Returning of crop residue to soil:

After harvest, we return all remaining parts of the plant back to the soil to become food for the soil microbiological community. This practice also results in increased soil carbon.

Maintain conditions conducive to microbiological health:

Maintain soil moisture, proper PH, and protection from sun and harsh weather

Crop rotation:

Proper crop rotation breaks up disease cycles as pests fond of a certain crop are interrupted and allows time for soil to build up nutrients previously use by last crop

Minimum Tillage:

Soil disruption can be harmful to micro-biotic soil communities. By keeping tillage practices to a minimum, we can be less disruptive while also reducing soil compaction and erosion.

Irrigation

Their water comes from wells and surface water.
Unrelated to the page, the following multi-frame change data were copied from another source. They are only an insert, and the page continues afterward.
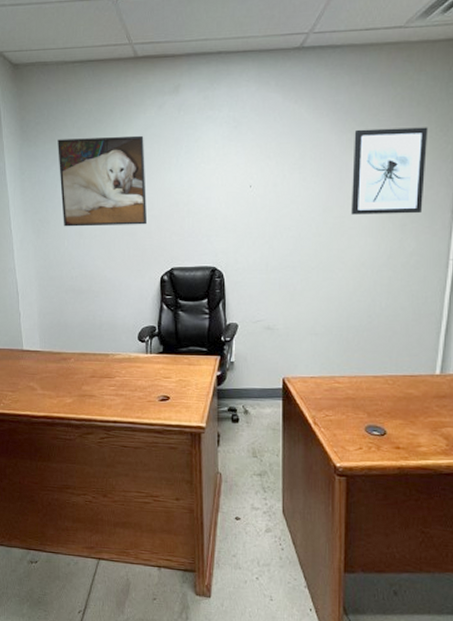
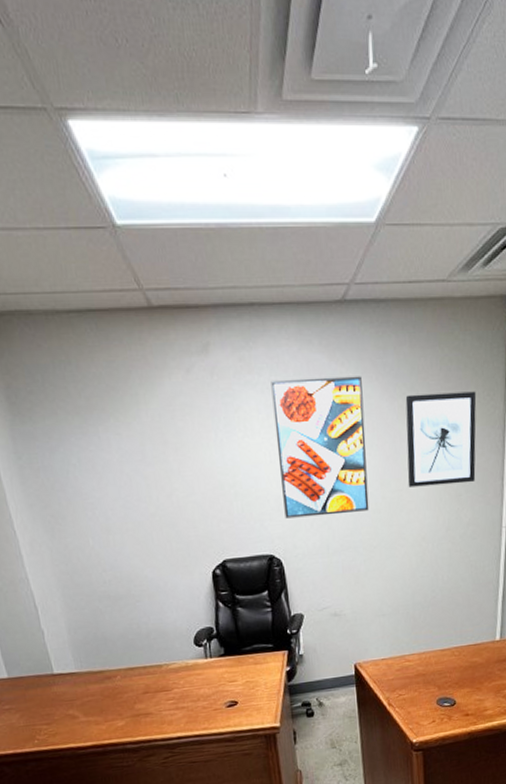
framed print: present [58,135,148,227] -> none [61,405,190,522]
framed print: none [229,112,313,236] -> present [271,376,370,519]

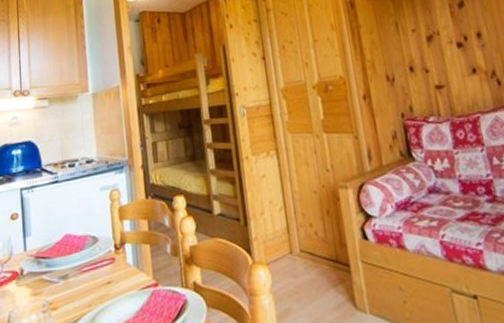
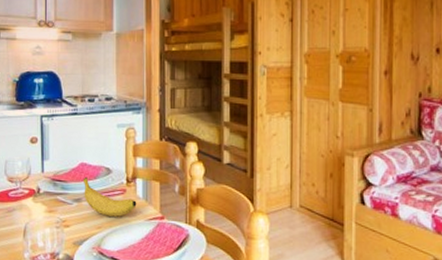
fruit: none [68,249,128,291] -> present [83,176,137,217]

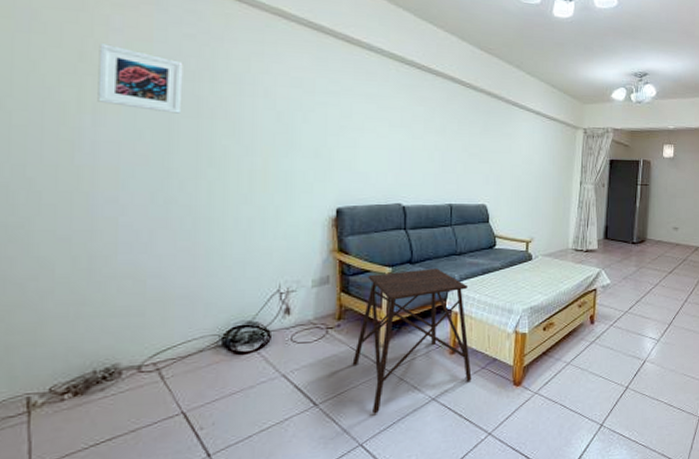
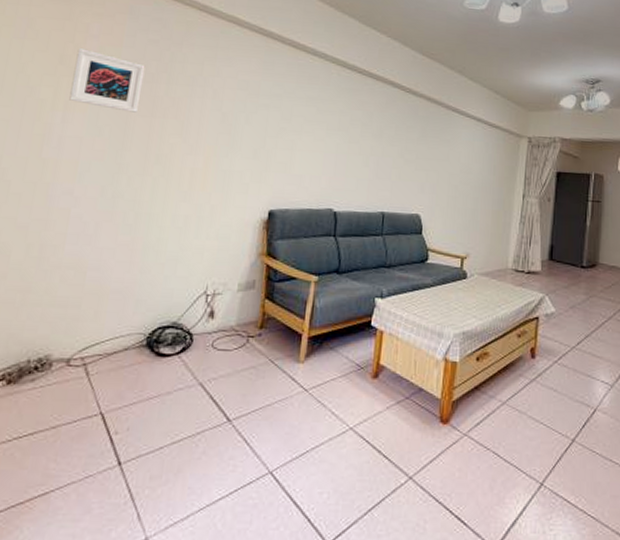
side table: present [352,268,472,414] -> none [269,280,395,438]

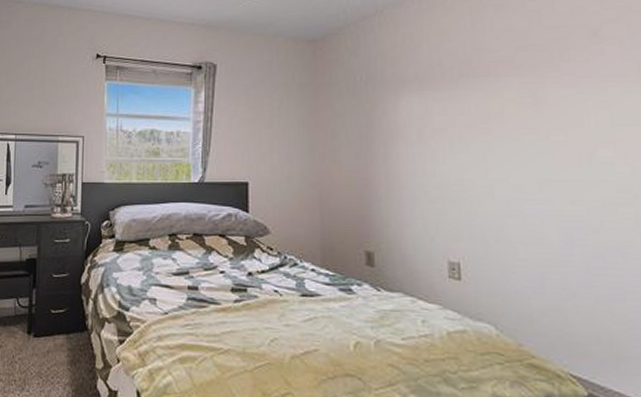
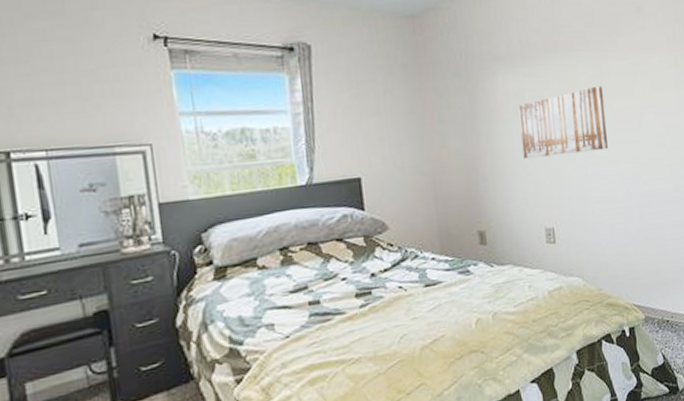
wall art: none [424,114,540,186] -> present [518,86,608,159]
Ways of delivering the water:

  1. buried drip, installed about 10” below the plant, through an underground network of PVC pipes.
  2. sprinklers (used sparingly)
    1. Used mainly in spring months to establish transplants and germinate seeds
    2. sometimes to pre-irrigate some fields prior to planting. This allows them to germinate weeds so that they can cultivate them out before seeding or transplanting (let them grow then kill them).
  3. flood (used sparingly)
    1. involves running water on the surface and allowing it to slowly sink into the soil, is used for crops like alfalfa or grain.

Food Safety

They have an assessment of their fertilizers, water sources, hygiene practices, facilities, produce handling and packing, and more, which they give to GMP and GAP Can I see it?